Canada’s inflation rate cools down to 3.8% in September

Canada’s annual inflation rate eased to 3.8% in September, down from 4.0% in August, according to Statistics Canada. The decline was mainly due to lower price increases for gasoline and food.

Gasoline prices rose less than in August

The price of gasoline increased by 32.8% year-over-year in September, compared to 43.3% in August. This was the main factor that contributed to the slowdown in the overall inflation rate. Gasoline prices were affected by lower demand and higher supply, as well as fluctuations in the global oil market.

Statistics Canada also noted that the gasoline index was still 9.4% higher than its pre-pandemic level in February 2020. The agency uses February 2020 as a reference point to measure the impact of the COVID-19 pandemic on consumer prices.

Food prices also moderated in September

Another factor that helped ease the inflation pressure was food prices, which rose by 2.7% year-over-year in September, down from 3.2% in August. The slowdown was mainly driven by lower price increases for meat, fresh vegetables, and dairy products.

Canada’s inflation rate cools down to 3.8% in September

Statistics Canada said that food prices were influenced by various factors, such as weather conditions, supply chain disruptions, and consumer demand. The agency also pointed out that food prices were still 5.9% higher than their pre-pandemic level in February 2020.
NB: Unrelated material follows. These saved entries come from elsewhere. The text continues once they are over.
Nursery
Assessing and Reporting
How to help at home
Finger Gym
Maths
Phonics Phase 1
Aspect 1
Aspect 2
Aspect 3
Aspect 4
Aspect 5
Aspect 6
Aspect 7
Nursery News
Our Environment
Core inflation measures remained elevated

The Bank of Canada’s three core inflation measures, which exclude more volatile items such as energy and food, remained elevated in September. The common measure, which tracks the underlying trend of inflation, rose to 4.8% year-over-year, up from 4.7% in August. The median measure, which shows the median inflation rate across various categories, stayed at 4.1%. The trimmed measure, which excludes extreme price changes, edged down to 3.9%, from 4.0%.

The Bank of Canada has a target range of 1% to 3% for annual inflation, with a midpoint of 2%. The central bank has said that it expects inflation to remain above 3% until the end of this year, before easing back to around 2% in 2024. The bank has also maintained its key interest rate at a record low of 0.25%, and has signaled that it will not raise it until the second half of 2023.

Implications for the economy and consumers

The lower-than-expected inflation rate in September may provide some relief for the Canadian economy and consumers, who have been facing rising costs of living amid the pandemic recovery. However, some analysts have warned that inflation may not be transitory, and that it may pose a risk to the economic outlook and the purchasing power of households.

Some of the factors that could keep inflation high include supply chain bottlenecks, labor shortages, rising wages, higher taxes, and stronger consumer demand. Moreover, some economists have suggested that the Bank of Canada may need to tighten its monetary policy sooner than expected, if inflation continues to exceed its target range.